Rush’s New Hospital: Gearing Up For The Big Move

Cynthia (Cindee) Castronovo at a recent shoot for an ad about Rush's new hospital.

By Cynthia Castronovo

After spending over five years working closely with the Office of Transformation team as it helped design and build Rush’s new hospital, it recently occurred to me that my role has shifted as we get ready to open it. My communication efforts have changed from tracking the building’s progress and celebrating its milestones, to preparing employees to move into the Tower in January.

Now, instead of sitting in meetings with architects and construction workers, I am working with the operational people who will be moving into this beautiful new building. I now sit on a number of committees and have a whole new appreciation for the synergies that take place when you have the right people in a room — all working with a common goal.

Training and Education

One of the first teams I joined in preparation for the move was the Training and Education Committee, led by human resources. This group was charged with a major task: Train everyone moving into the new building on everything from learning how to use new systems and equipment to which elevators to use.

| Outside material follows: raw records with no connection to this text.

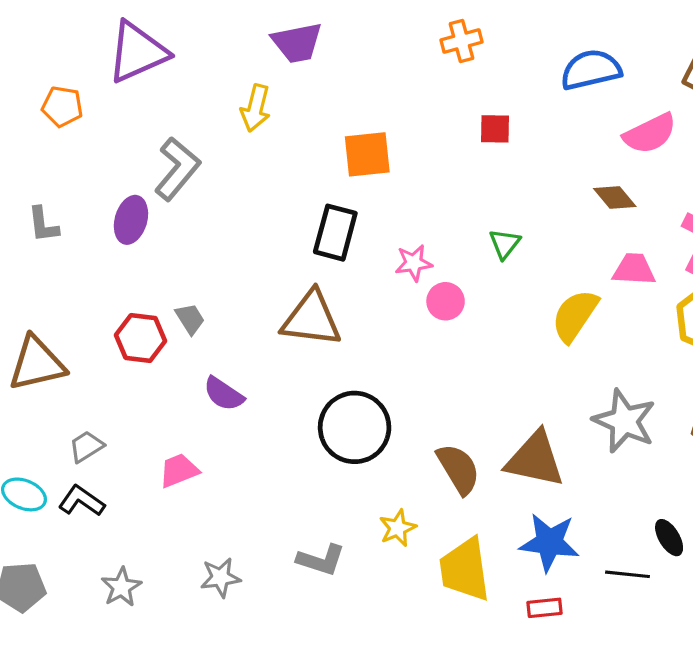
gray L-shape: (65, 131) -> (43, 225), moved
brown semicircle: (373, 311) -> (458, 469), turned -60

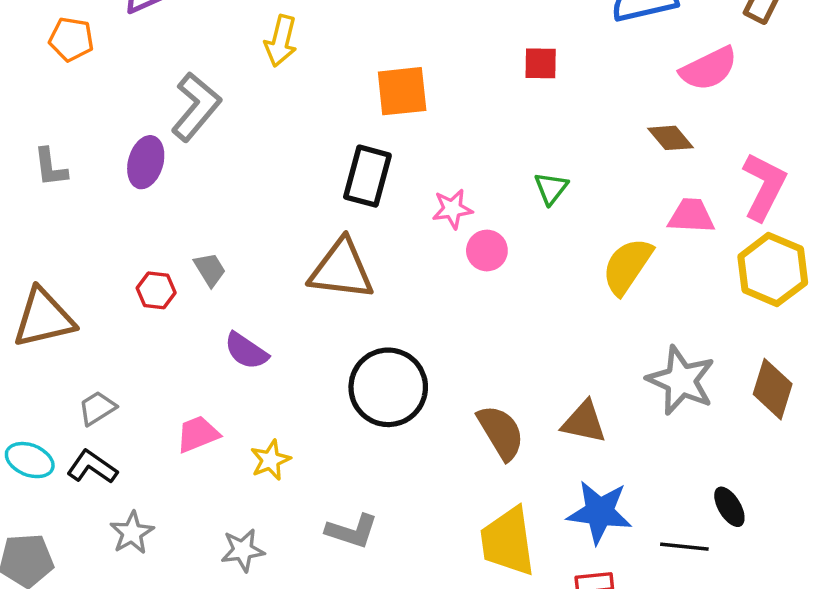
red hexagon: (141, 338) -> (156, 290), size x0.7
brown triangle: (535, 459) -> (584, 422), size x0.7
yellow star: (398, 528) -> (270, 460), moved
gray star: (121, 587) -> (132, 533), moved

In my communication role, I helped develop a new intranet site, produce a series of educational videos and conduct countless tours of the new hospital.

Move-In Weekend Communications

Recently, I participated in a tabletop drill of the move-in weekend where the staff who will move our patients from our existing hospital to the Tower sat around a large room and were asked to respond to a number of scenarios that could occur during the move. This drill included everyone — from nursing, to ancillary staff, to transporters. I was asked to determine what sort of communications, if any, should take place in each of these situations.

Last week the same group left the conference rooms behind and conducted a dress rehearsal where staff simulated the moves as they will occur during our move-in weekend. I spent several hours in the command center on a laptop tracking the progress of the moves by updating a special milestone tracker on the intranet and paging staff.

Closing in on Jan. 6

The list of communication tasks still in progress is daunting -– from helping with this week’s series of opening events to drafting patient communications and even ordering T-shirts for our volunteers. But thanks to the collaborative efforts of everyone I work with in Marketing and Communications and across the medical center, I feel confident and eager as we get closer to Jan. 6. Working with these talented, dedicated people makes me proud to work at Rush and confident that we will continue to be the medical center of choice in Chicago.